Теперь каждый, кто лез к административной зоне, записывался в стукачи.
Так что зеки по возможности обходили ее, как чумной барак. Доверенные
Боксера секли все контакты оперативников, и оперчасть осталась без ушей и
глаз.
Боксера поместили в штрафной изолятор, и прапорщики-контролеры отработали
его от души дубинками, сковав для верности сильные руки наручниками. На
ринге Боксера так не били никогда. Но он выдержал. Ему, здоровенному лосю,
все было нипочем.
- Сочтемся, - прошептал он.
Он привык держать удары. И опять поднялся на счет девять. И нанес
ответный удар.
Через пять дней на зоне поднялся бунт. Кто был его заправилой -
догадаться нетрудно. Сценарий был примерно как на броненосце "Потемкин" -
бросили клич типа "честных зеков мясом с червями кормят!". Слово за слово,
тарелкой по столу, и зона встала на дыбы. ВВ-шников со щитами и дубинками
зеки быстро выкинули за пределы зоны, забаррикадировались мебелью, вытащили
заготовленные заранее металлические пруты, холодное оружие и стали требовать
представителей ООН из комиссии по правам человека и помощника Горбачева для
того, чтобы донести о не праведных порядках на зоне. Заодно отметелили до
потери пульса всех, кого подозревали в сотрудничестве с операми, при этом в
большинстве случаев били не тех.
Бунт разрастался. Зеки захватили одно из административных зданий, взяли в
заложники медперсонал санчасти.
Длилось противостояние три дня. Руководство УВД и прокуратура Ахтумска
боялись применять силу. Наконец на зону вели ОМОН. И пришел час расплаты.

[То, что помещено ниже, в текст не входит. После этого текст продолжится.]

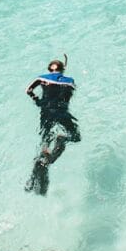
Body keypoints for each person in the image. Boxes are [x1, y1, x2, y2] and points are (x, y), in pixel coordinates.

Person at [24, 58, 80, 195]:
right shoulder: (69, 80)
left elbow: (28, 90)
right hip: (61, 112)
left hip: (46, 112)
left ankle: (42, 160)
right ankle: (59, 143)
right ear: (62, 69)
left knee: (46, 141)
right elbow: (69, 95)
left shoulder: (41, 78)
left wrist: (38, 101)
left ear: (50, 69)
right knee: (75, 137)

Битва была, как в средние века. Закованные в бронежилеты, в касках, с
плексигласовыми и металлическими щитами омоновцы шли вперед. По щитам
барабанили камни, железные острые болванки, кто-то поджег бензин. Цвела
"черемуха" - но слезогонка не особенно помогала. И случилось то, чего не
могло не случиться, - прозвучали выстрелы.